Source document:
┄┄┄┄┄┄
In particular, \(\nabla \varphi\) is monotone: whenever \(\varphi\) is differentiable at \(x, z\) ,

\[ \langle \nabla \varphi(x) - \nabla \varphi(z), x -z \rangle \geq 0 \]

5.3.4 Subdifferentiability

The subdifferential of \(\varphi\) at point \(x\) is a set which denote by \(\partial \varphi(x)\):

\[ y \in \partial \varphi(x) \Leftrightarrow \forall z \in \boldsymbol{R}^n : \varphi(z) \geq \varphi(x)+ \langle y, z-x\rangle \]

so \(x \mapsto \partial \varphi(x)\) is a multivalued function take values on \(\boldsymbol{R}^n\)

We shall identify the subdifferntial mapping \(\partial \varphi\) with its graph.

  • We have \(\varphi\) convex \(\implies\) the graph of \(\varphi=\{ (x,y) \in \mathbb{R}^n \times \mathbb{R} | y \geq \varphi(x)\}\) is convex. From Hahn-Banach theorem, we have \(\partial \varphi\) is always nonempty.
  • Especially, if \(\varphi\) is differentiable, then \(\partial \varphi\) is a singleton set, the point is \(\nabla \varphi(x)\).
  • If \(\varphi\) is lower semi-continuous, then \(\partial \varphi\) is continuous i.e. 

\[ \left. \begin{align} x_k &\to x \\ y_k \left(\in \partial \varphi(x_k) \right) &\to y \end{align} \right. \implies y \in \partial \varphi(x) \]

> normal cone

5.3.5 Monotonicity

It is an immediate consequence of the definition of subdifferential that \(\partial \varphi\) is monotone:

\[ \forall y_1 \in \partial \varphi(x_1), y_2 \in \partial \varphi (x_2): \langle y_2 -y_1, x_2 - x_1 \rangle \geq 0 \]

5.3.6 Conjugate functions

For any proper function \(\varphi: \mathbb{R}^n \to \mathbb{R} \cup \{\infty \}\), we define its convex conjugate function, or Legendre transformation, by

\[\varphi^\ast(y) = \sup _{x \in \mathbb{R}^n} \langle x, y \rangle - \varphi (x) \]

Then, \(\varphi^\ast\) is a proper convex lower semi-continuous convex function.
┄┄┄┄┄┄
Work required:
Answer from the notes on subdifferentials above:
1. What symbol denotes the subdifferential of φ at a point x?
2. If φ is differentiable, what is the single point in ∂φ?
3. What two names are given to φ*?

Collected material:
┄┄┄┄┄┄
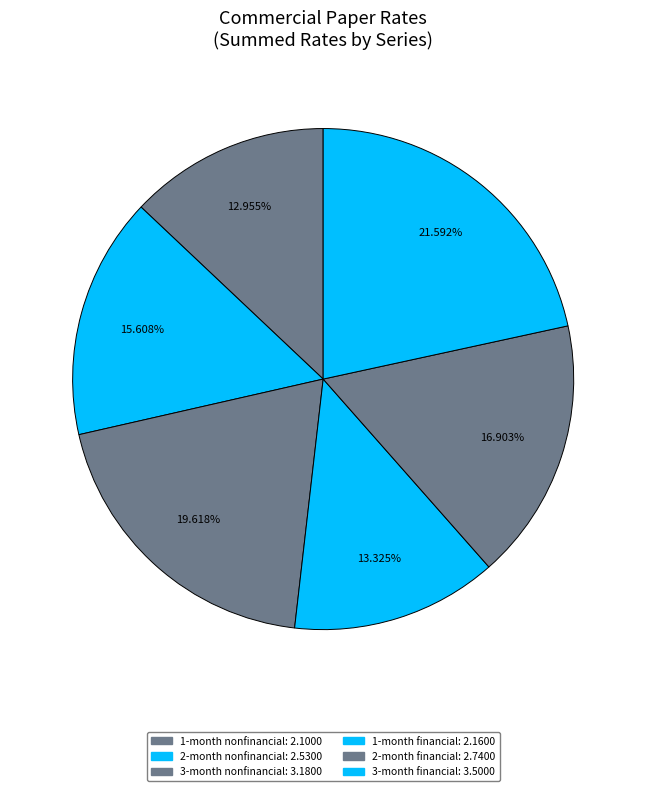

How many segments does this pie chart have?

6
┄┄┄┄┄┄
Solved exercise:
1. ∂φ(x)
2. ∇φ(x)
3. The convex conjugate function and the Legendre transformation